Consigna
Transcribe completo y sin ninguna alteración el fragmento de sentencia sobre la extinción de la prestación de desempleo que aparece a continuación.

Doctrina enteramente trasladable al caso analizado, y que determina la corrección de la resolución del SPEE objeto de impugnación en la demanda, ya que, como se adelantaba, independientemente de los efectos predicables de la realización de un trabajo remunerado durante la percepción de desempleo, la extinción del mismo contra el que se acciona no se sustentaba en dicha circunstancia, sino en la comisión de una infracción contemplada en el art. 26.2 de la LISOS, la cual lleva directamente aparejada dicha extinción conforme a lo dispuesto en el art. 47.1.c) de esa misma Ley.
Vistos los indicados preceptos legales y los demás de general y pertinente aplicación.
Fallo
Que desestimando el Recurso de Suplicación interpuesto por la representación Letrada de D. Camilo, contra la sentencia dictada por el Juzgado de lo Social nº 2 de Ciudad Real, de fecha 20 de noviembre de 2023, en Autos nº 156/2022, sobre extinción de prestación de desempleo, siendo recurrido el Servicio Público de Empleo Estatal, debemos confirmar la indicada resolución. Sin costas.

Material proporcionado
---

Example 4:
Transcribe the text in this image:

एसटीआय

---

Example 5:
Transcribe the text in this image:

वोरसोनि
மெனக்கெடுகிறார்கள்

Resultado del ejercicio
Doctrina enteramente trasladable al caso analizado, y que determina la corrección de la resolución del SPEE objeto de impugnación en la demanda, ya que, como se adelantaba, independientemente de los efectos predicables de la realización de un trabajo remunerado durante la percepción de desempleo, la extinción del mismo contra el que se acciona no se sustentaba en dicha circunstancia, sino en la comisión de una infracción contemplada en el art. 26.2 de la LISOS, la cual lleva directamente aparejada dicha extinción conforme a lo dispuesto en el art. 47.1.c) de esa misma Ley.
Vistos los indicados preceptos legales y los demás de general y pertinente aplicación.
Fallo
Que desestimando el Recurso de Suplicación interpuesto por la representación Letrada de D. Camilo, contra la sentencia dictada por el Juzgado de lo Social nº 2 de Ciudad Real, de fecha 20 de noviembre de 2023, en Autos nº 156/2022, sobre extinción de prestación de desempleo, siendo recurrido el Servicio Público de Empleo Estatal, debemos confirmar la indicada resolución. Sin costas.